Берутся два стакана свежезаваренного чая, обязательно в подстаканниках. Без подстаканников вся церемония становится блёклой и неинтересной. Так вот, отпивается глоток душистого, на травах заваренного чая, и доливается до стаканного ободка коньяком. И вся церемония повторяется до тех пор, пока весь объём в стаканах не будет наполнен чистейшим коньяком без малейшей безалкогольной примеси.
Научил Дормидонта Евлампиевича тонкой церемонии Николай Корнеевич со знакомой детям фамилией – Чуковский. Сын того самого Корнея Ивановича, который известен всем малышам нашей необъятной страны, как автор «Айболита» и «Бармалея». Дружили журналист и писатель с блокадной зимы. Дружба эта спасла великолепного переводчика «Острова сокровищ» и произведений о Шерлоке Холмсе от неминуемой гибели. Мало кто знал, что Николай Корнеевич служил на Балтийском флоте, участвовал в страшном Таллинском переходе и блокаду так же хватанул полную ложку бед вместе с родителями Арозы и Зои.

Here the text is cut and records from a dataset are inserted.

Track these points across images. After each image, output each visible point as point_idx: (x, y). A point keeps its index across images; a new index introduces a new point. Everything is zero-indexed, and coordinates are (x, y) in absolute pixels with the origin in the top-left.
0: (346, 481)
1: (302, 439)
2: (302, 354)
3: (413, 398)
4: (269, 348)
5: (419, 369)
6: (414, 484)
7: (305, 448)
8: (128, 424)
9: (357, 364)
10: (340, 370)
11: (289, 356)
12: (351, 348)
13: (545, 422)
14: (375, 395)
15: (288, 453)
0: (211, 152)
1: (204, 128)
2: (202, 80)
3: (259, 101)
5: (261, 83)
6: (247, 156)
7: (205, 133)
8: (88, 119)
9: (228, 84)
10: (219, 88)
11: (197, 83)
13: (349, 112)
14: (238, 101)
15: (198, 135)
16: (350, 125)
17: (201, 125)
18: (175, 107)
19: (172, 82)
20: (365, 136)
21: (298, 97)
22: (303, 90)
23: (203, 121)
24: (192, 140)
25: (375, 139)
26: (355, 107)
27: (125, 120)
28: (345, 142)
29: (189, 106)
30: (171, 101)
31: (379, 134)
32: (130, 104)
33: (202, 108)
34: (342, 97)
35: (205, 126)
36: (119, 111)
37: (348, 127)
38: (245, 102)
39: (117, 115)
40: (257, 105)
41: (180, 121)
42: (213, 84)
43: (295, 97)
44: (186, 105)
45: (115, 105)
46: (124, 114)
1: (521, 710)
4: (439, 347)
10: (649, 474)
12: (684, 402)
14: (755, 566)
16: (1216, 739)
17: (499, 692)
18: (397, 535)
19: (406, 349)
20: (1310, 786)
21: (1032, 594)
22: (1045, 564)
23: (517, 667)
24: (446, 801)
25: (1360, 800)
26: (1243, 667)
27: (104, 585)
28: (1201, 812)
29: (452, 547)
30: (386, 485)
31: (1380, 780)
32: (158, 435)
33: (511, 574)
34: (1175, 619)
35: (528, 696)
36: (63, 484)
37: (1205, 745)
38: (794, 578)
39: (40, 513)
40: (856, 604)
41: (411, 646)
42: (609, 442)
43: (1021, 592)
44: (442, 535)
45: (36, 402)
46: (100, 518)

Однажды, засидевшись в гостях у Дормидонта, пропустил военмор Чуковский начало комендантского часа и решил не гневить судьбу возможной встречей с ночным патрулём. Оставшись в тесноте да не в обиде в гостеприимном доме приятеля, утречком Николай Корнеевич пошёл к себе домой. А подошедши, с ужасом осознал: нет у него больше квартиры. Да и самого здания, где она располагалась, тоже нет – фугасная бомба разметала его ночью как плохо утянутый стог сена. После этого, приняв дату события за второй день рождения, каждый послевоенный год, вплоть до своей скорой кончины, писатель присылал Дормидонту Евлампиевичу по ящику отличнейшего коньяку (КВВК) с обязательной благодарной запиской.
И ещё одним событием, повернувшим юную девушку-библиотекаря в сторону исследования блокадных событий, стала маленькая, синяя, квадратная обложка книги.
Книга, случайно найденная в библиотеке Дормидонта Евлампиевича.
Книга 1943 года издания, с падающим на обложке самолётом.
Книга Николая Корнеевича Чуковского «Девять братьев».
С дарственной надписью «Дормидонту, другу, отведшему от меня смертельную опасность! От автора – 1943 год».
Книга, написанная в блокадном городе, вручённая отцу писателем, вкупе с рассказом о чудесном спасении автора – окончательно заинтересовали Зою Казимировну и приохотили её к изучению сложной и страшной ленинградской темы. Навсегда приохотили.
***
Сергей Сергеевич же не настолько проникся темой блокады, он больше интересовался феноменом появления в дедовской и своей голове девичьего голоса, изредка беспокоившего обоих. И если железобетонный дед усилием воли перестал замечать это явление, то внук нервами и выдержкой был похлипче. По правде сказать, нервный был парнишка, беспокойный, с завихрениями. Увлекающаяся натура. Даже не так – увлекающаяся натура с инициативой. А дурная голова, как известно, ногам покоя не даёт.